U.S. Senators John Hoeven (R-ND) and John McCain were in Norway on Mon. April 14 as part of a small Republican “codel” to Europe. While in Norway, the two senators met with high ranking Norwegian energy officials and senior executives of Statoil.
According to a news release issued by Hoeven, the pair met with Kåre Fostervold, Norwegian State Secretary for Petroleum and Energy, and Statoil’s Senior Vice President of Natural Gas Marketing and Supply Grete, Birgitte Haaland, and Chief Economist, Eirik Wærness.
In the news release, Hoeven said: “Norway is working to reduce European dependence on Russian natural gas… [and] Statoil and other Norwegian companies are also going beyond Norway to invest in production globally. They are a key part of plans to bring gas to Europe from the Caspian Sea west through Turkey and also through the Adriatic Sea. Statoil is also a major investor in North Dakota, developing gas resources that could be made available on a global gas market if the federal government approves more permits to export liquefied natural gas (LNG). “Norway cannot solve the problem of European energy dependence on Russia all on its own,” Hoeven said. “The only real, long-term solution is to make additional LNG supplies available, and this means the United States has a strong role to play as a world leader.”

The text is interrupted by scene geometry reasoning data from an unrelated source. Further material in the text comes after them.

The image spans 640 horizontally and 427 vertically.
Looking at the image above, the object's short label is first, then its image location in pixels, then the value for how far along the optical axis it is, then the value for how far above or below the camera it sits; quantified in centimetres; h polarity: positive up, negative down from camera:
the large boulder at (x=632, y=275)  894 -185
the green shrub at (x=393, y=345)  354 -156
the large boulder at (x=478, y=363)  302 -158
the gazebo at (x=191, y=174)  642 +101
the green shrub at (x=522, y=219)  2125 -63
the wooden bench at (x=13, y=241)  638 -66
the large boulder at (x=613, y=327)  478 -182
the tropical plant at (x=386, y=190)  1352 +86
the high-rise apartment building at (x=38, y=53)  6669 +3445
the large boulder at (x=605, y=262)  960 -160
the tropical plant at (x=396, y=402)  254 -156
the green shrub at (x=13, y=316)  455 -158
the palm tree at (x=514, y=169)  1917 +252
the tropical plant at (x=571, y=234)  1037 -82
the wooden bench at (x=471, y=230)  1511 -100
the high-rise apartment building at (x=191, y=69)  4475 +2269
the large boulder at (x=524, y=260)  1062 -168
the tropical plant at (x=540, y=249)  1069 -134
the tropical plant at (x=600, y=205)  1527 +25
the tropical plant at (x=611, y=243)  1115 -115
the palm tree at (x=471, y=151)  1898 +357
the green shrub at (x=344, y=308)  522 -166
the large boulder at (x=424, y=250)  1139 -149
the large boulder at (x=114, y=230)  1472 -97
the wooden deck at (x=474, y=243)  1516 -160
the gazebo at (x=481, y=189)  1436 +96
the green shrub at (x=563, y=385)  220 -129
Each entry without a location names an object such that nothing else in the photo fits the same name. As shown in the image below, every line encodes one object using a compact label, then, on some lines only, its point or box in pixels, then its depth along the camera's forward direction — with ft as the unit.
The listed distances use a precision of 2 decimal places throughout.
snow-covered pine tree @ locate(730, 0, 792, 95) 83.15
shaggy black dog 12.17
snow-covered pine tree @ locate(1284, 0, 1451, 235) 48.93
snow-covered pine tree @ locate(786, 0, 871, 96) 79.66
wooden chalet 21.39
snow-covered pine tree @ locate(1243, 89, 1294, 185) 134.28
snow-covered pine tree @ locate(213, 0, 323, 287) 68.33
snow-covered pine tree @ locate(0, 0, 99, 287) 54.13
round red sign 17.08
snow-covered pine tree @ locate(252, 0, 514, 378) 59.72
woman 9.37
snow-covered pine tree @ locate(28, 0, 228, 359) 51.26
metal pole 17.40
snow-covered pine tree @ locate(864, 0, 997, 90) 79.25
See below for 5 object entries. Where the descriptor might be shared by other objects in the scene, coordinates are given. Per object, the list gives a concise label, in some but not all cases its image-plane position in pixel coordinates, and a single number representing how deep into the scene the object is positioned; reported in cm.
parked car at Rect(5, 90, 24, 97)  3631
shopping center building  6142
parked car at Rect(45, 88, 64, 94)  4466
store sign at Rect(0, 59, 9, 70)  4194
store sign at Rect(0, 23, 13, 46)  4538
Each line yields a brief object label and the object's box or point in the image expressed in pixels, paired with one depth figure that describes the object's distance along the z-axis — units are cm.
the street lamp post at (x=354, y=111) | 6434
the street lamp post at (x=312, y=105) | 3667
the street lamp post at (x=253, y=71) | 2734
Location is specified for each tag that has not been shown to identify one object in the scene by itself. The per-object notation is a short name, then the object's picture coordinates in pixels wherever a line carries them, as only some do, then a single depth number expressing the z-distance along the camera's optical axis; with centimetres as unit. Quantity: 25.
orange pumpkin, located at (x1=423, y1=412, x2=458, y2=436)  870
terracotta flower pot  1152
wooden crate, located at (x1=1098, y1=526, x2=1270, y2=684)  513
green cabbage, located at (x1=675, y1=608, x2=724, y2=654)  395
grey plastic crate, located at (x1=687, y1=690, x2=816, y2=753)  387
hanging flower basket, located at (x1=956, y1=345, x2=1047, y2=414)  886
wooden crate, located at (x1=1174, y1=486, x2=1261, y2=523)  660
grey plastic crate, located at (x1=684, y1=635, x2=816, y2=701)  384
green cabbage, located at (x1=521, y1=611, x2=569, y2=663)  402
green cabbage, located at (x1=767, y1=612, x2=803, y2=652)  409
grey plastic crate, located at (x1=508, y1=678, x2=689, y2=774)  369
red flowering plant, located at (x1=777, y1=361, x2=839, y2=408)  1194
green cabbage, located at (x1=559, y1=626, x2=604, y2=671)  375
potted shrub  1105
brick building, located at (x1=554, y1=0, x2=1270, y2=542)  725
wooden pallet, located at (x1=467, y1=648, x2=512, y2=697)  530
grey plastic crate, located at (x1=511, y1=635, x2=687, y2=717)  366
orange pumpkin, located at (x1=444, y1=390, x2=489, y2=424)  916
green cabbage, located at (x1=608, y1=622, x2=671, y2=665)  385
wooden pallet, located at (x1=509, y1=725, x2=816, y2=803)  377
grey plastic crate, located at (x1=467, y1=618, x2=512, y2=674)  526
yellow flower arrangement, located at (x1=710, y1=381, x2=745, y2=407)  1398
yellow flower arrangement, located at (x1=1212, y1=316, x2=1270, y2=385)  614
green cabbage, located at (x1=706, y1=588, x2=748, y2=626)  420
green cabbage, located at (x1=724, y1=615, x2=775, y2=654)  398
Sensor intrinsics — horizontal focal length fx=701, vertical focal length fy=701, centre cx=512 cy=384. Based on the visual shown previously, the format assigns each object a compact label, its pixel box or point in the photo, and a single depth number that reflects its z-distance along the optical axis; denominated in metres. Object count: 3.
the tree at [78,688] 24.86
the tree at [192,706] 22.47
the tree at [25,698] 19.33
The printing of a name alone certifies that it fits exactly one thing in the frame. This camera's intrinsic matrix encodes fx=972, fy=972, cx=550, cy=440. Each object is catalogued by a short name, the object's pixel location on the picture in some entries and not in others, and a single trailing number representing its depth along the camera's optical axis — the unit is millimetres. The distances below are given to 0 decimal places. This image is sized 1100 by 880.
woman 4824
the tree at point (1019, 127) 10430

Following their visit to Norway, the codel traveled to Latvia and Estonia (April 15) and Lithuania (April 16) and then on to Moldova (April 17). Sens. John Barrosso (R-WY) and Ron Johnson (R-WI) accompanied Hoeven and McCain on the latter stages of the trip.
At an event held at Vilnius University in Lithuania, McCain said: “We and Lithuania’s leaders agree that European countries need to increase their efforts to diversify their supply of energy, as Lithuania is taking the lead in doing… [and] United States can be an important part of that solution in Lithuania and Europe.”